10.15.02 - "We're trying to measure a range of weather and hydrological fluctuations in real time using a tight array over a coastal watershed," begins Alex Revchuk. "Southern California's Mediterranean climate has a lot of texture due to the region's complex topography. If we can understand weather at this 'micro' level, we're hoping to begin understanding how the fluctuations work together to cause major changes in the climate." [View Power Point Presentation]
Not exactly an unambitious research project. Especially for an undergraduate student who has other things to worry about, like classes and exams. Not to mention his own rock band "Downpour" that performs professional gigs at clubs around San Diego, including UCSD's own Porter's Pub, and has recorded a five-song, extended play CD expected to be released in a month.
But because of the project's broadly interdisciplinary nature, it caught Revchuk's attention. His work was so outstanding that it, in turn, caught the attention of the UCSD layer leaders who recently awarded him the Calit² Undergraduate Research Fellowship Prize. What made his work stand out were the interdisciplinary nature of his research blending sensors, wireless, and ecology, the results achieved, and the professional look and, in the words of one layer leader, the "sheer beauty" of his poster. The prize itself is a PDA of Revchuk's choosing with a wireless card.
By micro climate, Revchuk means on a scale of hundreds of meters.
"We've been installing 10-meter-tall towers in the Santa Margarita Ecological Reserve near Fallbrook," he explains. "These towers are being outfitted with like configurations of sensors so we can calibrate the towers and the data readings they produce." This sensor input will provide a level of resolution in the data not possible from satellite imagery. SMER is managed by the San Diego State University (SDSU) Field Station Program directed by Sedra Shapiro. Revchuk delivered his research results, as did other Calit² summer fellows, on Sept. 23; to view that presentation in streaming video, click in the box at right.
To study weather on such a detailed scale, numerous sensors and instruments are needed. They need to be small, inexpensive, and easily maintainable, and include thermometers, anemometers (to measure wind velocity, direction, and force), barometric pressure sensors, tipping rain buckets (precipitation), pyranometers (incoming radiation), and fuel moisture sensors (aridness of vegetation).
The underlying telecommunications infrastructure is provided by the High Performance Wireless Research and Education Network, the 45-megabit-per-second wireless network reaching many, including remote, parts of San Diego County. HPWREN is the brainchild of network researcher Hans-Werner Braun, San Diego Supercomputer Center, and seismologist Frank Vernon, Scripps Institution of Oceanography.

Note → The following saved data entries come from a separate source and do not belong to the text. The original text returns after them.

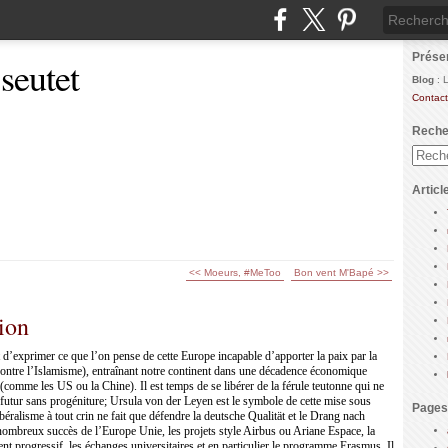
Prése
 seutet
Blog
: 
Contact
Reche
Articl
<< Moeurs, #MeToo
Bon vent M'Bapé >>
ion
t d’exprimer ce que l’on pense de cette Europe incapable d’apporter la paix par la
 contre l’Islamisme), entraînant notre continent dans une décadence économique
s (comme les US ou la Chine). Il est temps de se libérer de la férule teutonne qui ne
n futur sans progéniture; Ursula von der Leyen est le symbole de cette mise sous
Pages
ibéralisme à tout crin ne fait que défendre la deutsche Qualität et le Drang nach
u nombreux succès de l’Europe Unie, les projets style Airbus ou Ariane Espace, la
progressif, les échanges universitaires et en particulier le programme Erasmus. Il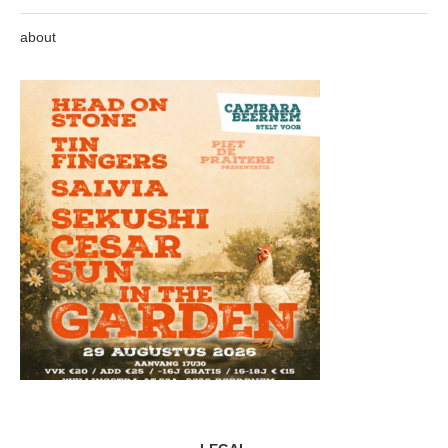
about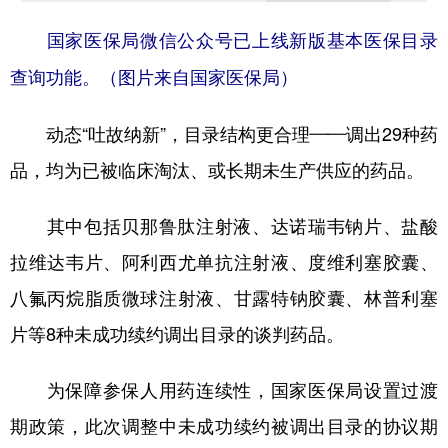
国家医保局微信公众号已上线新版基本医保目录
查询功能。（图片来自国家医保局）
动态“吐故纳新”，目录结构更合理——调出29种药
品，均为已被临床淘汰、或长期未生产供应的药品。
其中包括贝那鲁肽注射液、达诺瑞韦钠片、盐酸
拉维达韦片、阿利西尤单抗注射液、度维利塞胶囊、
八氟丙烷脂质微球注射液、甘露特钠胶囊、林普利塞
片等8种未成功续约调出目录的谈判药品。
为保障参保人用药连续性，国家医保局设置过渡
期政策，此次调整中未成功续约被调出目录的协议期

One of 22 summer undergraduate student research fellows (out of more than 80 that applied for the program), Revchuk has been working under the direction of Dan Cayan, researcher and director of the Climate Research Division at the Scripps Institution of Oceanography (SIO).

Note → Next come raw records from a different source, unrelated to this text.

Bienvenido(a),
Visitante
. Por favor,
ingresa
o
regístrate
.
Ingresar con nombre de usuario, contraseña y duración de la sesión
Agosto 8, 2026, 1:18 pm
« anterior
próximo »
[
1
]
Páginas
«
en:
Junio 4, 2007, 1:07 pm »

"We're also interested in water quality issues," says Revchuk. "So some of the towers are being positioned close to the Santa Margarita River to test, for example, for pollutants from agricultural runoff produced upstream."
Revchuk is majoring in Environmental Systems. "I started out majoring in Electrical and Computer Engineering," he says, "but I changed because I found it too narrowly focused on engineering." He sounds like someone arrived on campus already suffused with the spirit of Calit².
"I've been interested in communications since about the age of 13," says Revchuk. "I've built radios and antennas - all sorts of things. But I typically worked on my own." What he points to as the value for him from the fellowship program is his experience working in a team and communicating with people with diverse backgrounds and expertise. "It's been very intellectually stimulating," he says.
Now a junior, Revchuk envisions his senior project will be to work out a scheme to optimize the communications coverage and meteorological sampling over the complex topography of the Santa Margarita River in a possible extension of the HPWREN infrastructure westward through Camp Pendleton, the U.S. Marine Corps base to the west of SMER.
"The challenge will be to select the right locations for network access points, ensuring line of sight between towers," he says. "When line of sight is not possible, we're likely to use microwave reflectors to bounce the microwave signals between antennas." This extension will enable an even more comprehensive picture of the climate of southern California.
Born in Kiev and a native speaker of Ukrainian and fluent in Russian, Revchuk is interested in integrating perspectives from diverse "cultures." But he extends the meaning of "cultures" to mean not only different linguistic groups but different disciplinary groups, such as the different cultures of network researchers and applications researchers he's working with on his project.
"What's so interesting about this," he says, "is that I'm learning different 'languages' from the two groups." He takes the language analogy one step further by mentioning the need for "translation." But, in this context, he's pointing to his longer-term interest in translating science and technology into policy.
"What I'd ultimately like to do," says Revchuk, "is become a field researcher. I like being a techie - but I've got to do it outside."
Revchuk particularly thanks Cayan, Braun, Todd Hansen, a technical member of Braun's team, and Pablo Bryant, a technical specialist from the SDSU Field Station Program.